EXERCISE | Please write out exactly the lines of the data below from the line holding "21 184 2.64" through the line holding "330 94 9.19", and leave out the rest.

Collected data:
Content starts

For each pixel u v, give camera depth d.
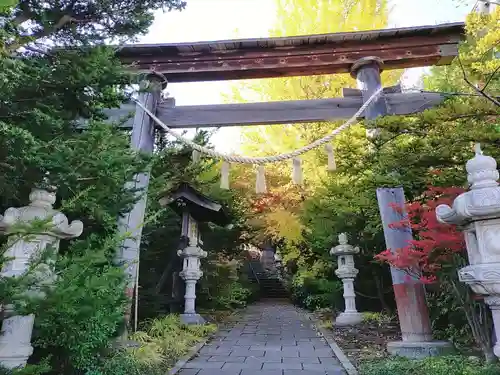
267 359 4.57
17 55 2.79
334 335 5.99
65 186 2.53
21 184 2.64
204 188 8.30
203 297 8.34
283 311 9.70
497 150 3.57
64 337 2.61
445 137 3.62
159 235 7.43
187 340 5.29
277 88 9.38
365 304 7.70
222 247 9.31
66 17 3.03
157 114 5.79
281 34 9.38
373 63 5.70
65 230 2.63
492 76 3.30
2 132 2.12
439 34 5.82
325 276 8.57
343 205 6.50
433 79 6.93
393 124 3.77
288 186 10.18
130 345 3.97
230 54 5.98
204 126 5.77
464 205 2.33
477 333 3.76
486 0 3.38
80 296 2.01
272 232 10.41
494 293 2.21
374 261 6.61
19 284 1.86
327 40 5.87
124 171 2.85
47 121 2.53
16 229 1.98
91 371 3.04
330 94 9.19
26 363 2.58
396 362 3.69
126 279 3.30
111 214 3.27
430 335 4.31
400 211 4.49
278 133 9.50
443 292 4.50
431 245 3.83
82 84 2.84
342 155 4.66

Content ends

RESPONSE FOR THIS EXERCISE |
21 184 2.64
204 188 8.30
203 297 8.34
283 311 9.70
497 150 3.57
64 337 2.61
445 137 3.62
159 235 7.43
187 340 5.29
277 88 9.38
365 304 7.70
222 247 9.31
66 17 3.03
157 114 5.79
281 34 9.38
373 63 5.70
65 230 2.63
492 76 3.30
2 132 2.12
439 34 5.82
325 276 8.57
343 205 6.50
433 79 6.93
393 124 3.77
288 186 10.18
130 345 3.97
230 54 5.98
204 126 5.77
464 205 2.33
477 333 3.76
486 0 3.38
80 296 2.01
272 232 10.41
494 293 2.21
374 261 6.61
19 284 1.86
327 40 5.87
124 171 2.85
47 121 2.53
16 229 1.98
91 371 3.04
330 94 9.19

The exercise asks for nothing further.